→ TEXT:
------------------------------------------------------------------------

Intergra. (1 Viewer)

[TheCanuck]

Guys...how do u do these questions...Im sort of stuck here....

intergral of dx/94-x^2)

intergral of dx/(x^2-4)

thanx guys =)

 

[drynxz]

hmm ..theres use to be a standard intergral for this..but i dont think they teach it anymore.

i think its

int. dx/(a^2 - x^2) = 1/2a ln [(a+x)/(a-x)] + c

and

int. dx/(x^2-a^2) = 1/2a ln [(x-a)/(x+a)] + c

 

[jb_nc]

hmm ..theres use to be a standard intergral for this..but i dont think they teach it anymore.

i think its

int. dx/(a^2 - x^2) = 1/2a ln [(a+x)(a-x)] + c

and

int. dx/(x^2-a^2) = 1/2a ln [(x-a)/(x+a)] + c

check this: http://www.maths.usyd.edu.au/u/UG/JM/MATH1605/r/assign/standard_integrals.pdf

 

[Shortbreads]

You could always try substitutions like x= sqrt(94)sin@ for the first one and x= 2sec@ for the second.

Or take out a minus and use x= 2sin@, which might be easier.

 

[nickthebiscuit]

hmm ..theres use to be a standard intergral for this..but i dont think they teach it anymore.

i think its

int. dx/(a^2 - x^2) = 1/2a ln [(a+x)(a-x)] + c

and

int. dx/(x^2-a^2) = 1/2a ln [(x-a)/(x+a)] + c

int. dx/(a^2 - x^2) = 1/2a ln [(a+x)/(a-x)] + c

yeah you missed the divide sign

 

[SoulSearcher]

Guys...how do u do these questions...Im sort of stuck here....

intergral of dx/94-x^2)

intergral of dx/(x^2-4)

thanx guys =)

You can always use partial fractions, as a last resort.

------------------------------------------------------------------------

→ GIVEN INFORMATION:
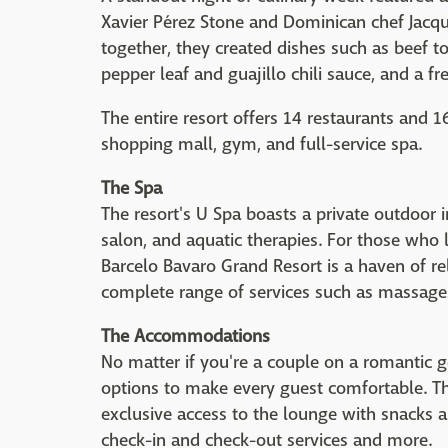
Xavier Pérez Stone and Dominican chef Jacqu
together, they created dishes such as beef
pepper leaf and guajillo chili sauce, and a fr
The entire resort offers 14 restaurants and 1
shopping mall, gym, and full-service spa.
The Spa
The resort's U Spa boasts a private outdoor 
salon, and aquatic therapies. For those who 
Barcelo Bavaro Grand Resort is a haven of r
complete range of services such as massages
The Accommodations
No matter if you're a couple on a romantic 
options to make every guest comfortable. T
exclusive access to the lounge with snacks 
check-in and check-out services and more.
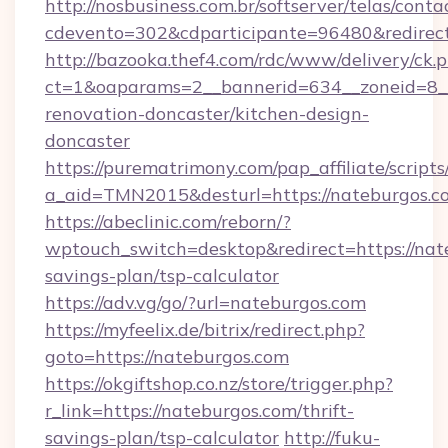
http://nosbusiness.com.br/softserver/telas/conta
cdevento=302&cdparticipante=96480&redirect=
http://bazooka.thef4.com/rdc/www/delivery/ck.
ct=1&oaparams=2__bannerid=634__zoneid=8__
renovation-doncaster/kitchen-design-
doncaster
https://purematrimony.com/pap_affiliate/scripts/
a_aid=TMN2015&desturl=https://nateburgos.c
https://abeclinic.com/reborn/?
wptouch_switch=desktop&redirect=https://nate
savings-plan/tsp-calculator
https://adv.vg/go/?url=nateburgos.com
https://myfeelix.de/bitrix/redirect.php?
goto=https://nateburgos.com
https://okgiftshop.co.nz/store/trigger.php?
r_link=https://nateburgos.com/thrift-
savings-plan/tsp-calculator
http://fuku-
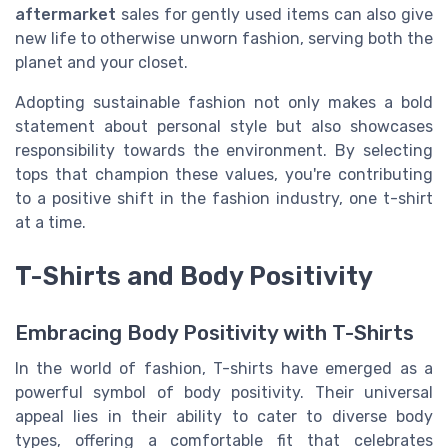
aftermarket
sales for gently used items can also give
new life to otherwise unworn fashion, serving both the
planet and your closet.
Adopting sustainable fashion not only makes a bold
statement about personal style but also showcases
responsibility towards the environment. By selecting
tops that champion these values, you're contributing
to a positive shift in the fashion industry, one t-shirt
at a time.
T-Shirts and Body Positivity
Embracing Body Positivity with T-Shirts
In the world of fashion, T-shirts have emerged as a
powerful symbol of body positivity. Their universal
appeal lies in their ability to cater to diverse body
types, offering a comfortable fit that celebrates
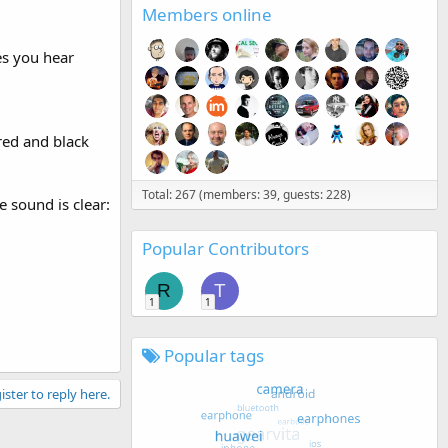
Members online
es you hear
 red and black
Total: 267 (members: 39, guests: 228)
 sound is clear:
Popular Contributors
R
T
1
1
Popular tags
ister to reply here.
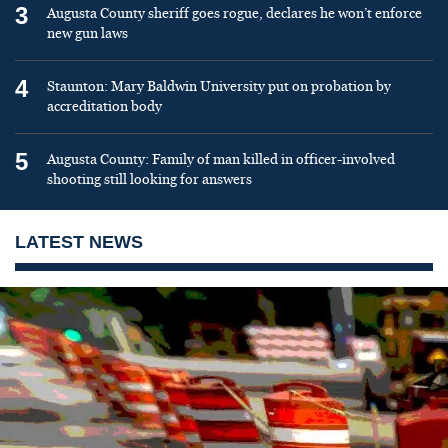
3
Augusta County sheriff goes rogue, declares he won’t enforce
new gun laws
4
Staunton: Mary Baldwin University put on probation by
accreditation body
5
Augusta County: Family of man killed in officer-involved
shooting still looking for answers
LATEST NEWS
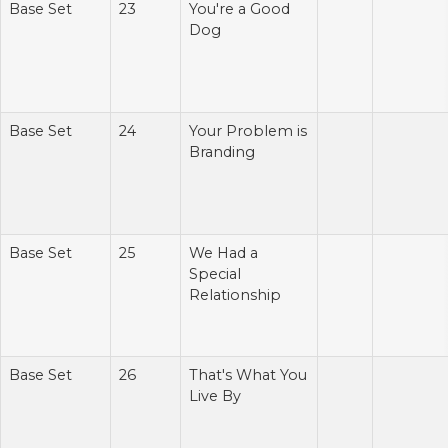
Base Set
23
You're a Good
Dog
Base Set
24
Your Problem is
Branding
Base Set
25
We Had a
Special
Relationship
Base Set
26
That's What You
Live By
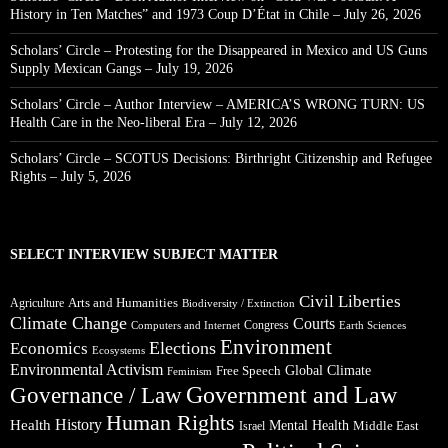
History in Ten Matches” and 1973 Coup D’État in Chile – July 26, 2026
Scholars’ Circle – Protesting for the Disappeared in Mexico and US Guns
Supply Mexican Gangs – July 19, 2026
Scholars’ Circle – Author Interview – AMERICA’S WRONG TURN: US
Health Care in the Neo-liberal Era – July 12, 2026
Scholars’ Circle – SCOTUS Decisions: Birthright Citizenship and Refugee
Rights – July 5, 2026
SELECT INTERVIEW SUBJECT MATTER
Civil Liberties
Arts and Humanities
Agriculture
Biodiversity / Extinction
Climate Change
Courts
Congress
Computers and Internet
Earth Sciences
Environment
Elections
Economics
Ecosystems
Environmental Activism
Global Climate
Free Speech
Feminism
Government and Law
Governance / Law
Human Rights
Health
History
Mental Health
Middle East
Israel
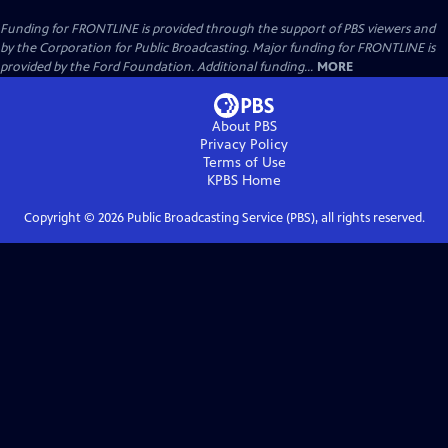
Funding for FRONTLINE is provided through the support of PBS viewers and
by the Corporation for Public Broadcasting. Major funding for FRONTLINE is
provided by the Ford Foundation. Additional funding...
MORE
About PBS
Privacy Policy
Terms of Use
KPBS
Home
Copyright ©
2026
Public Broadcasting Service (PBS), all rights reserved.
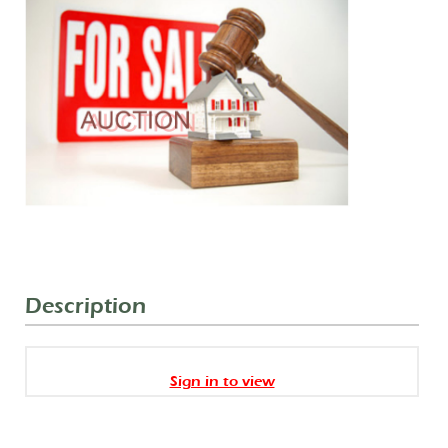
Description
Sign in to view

------------------------------------------------------------------------

→ EXERCISE INSTRUCTIONS: Continue the forum thread about the two integrals, starting right after its final post.

→ RESPONSE AREA:
[KFunk]

Substitute x=2sin@ into the first one, so that dx = 2cos@d@, yielding

(Int) (2cos@)d@/(4 - 4sin²@)

= 1/2 (Int) Sec@ d@

You then have a painful process: http://www.math.com/tables/integrals/more/sec.htm

= 1/2 ln|sec@ + tan@| + C

---------- Converting back to x ---------------

Make a right angle triangle where sin@ = x/2, giving sec@ = 2/Sqrt(4-x²) and tan@ = x/Sqrt(4-x²). Hence we obtain:

1/2 ln|(x+2)/Sqrt(4-x²)| + C

= 1/2 ln|Sqrt[(x+2)²/(2+x)(2-x)]| + C

= 1/4 ln|(2+x)/(2-x)| + C ..... by moving sqrt out of log as 1/2 and cancelling (x+2)

 

[toadstooltown]

Eurgh. I never understood why people substitute. They can both be simply done by partial fractions and easily gets you to the correct logs.

 

[Shortbreads]

I'd like to take that wink in a suggestive manner...

But it's pretty much impossible in this case.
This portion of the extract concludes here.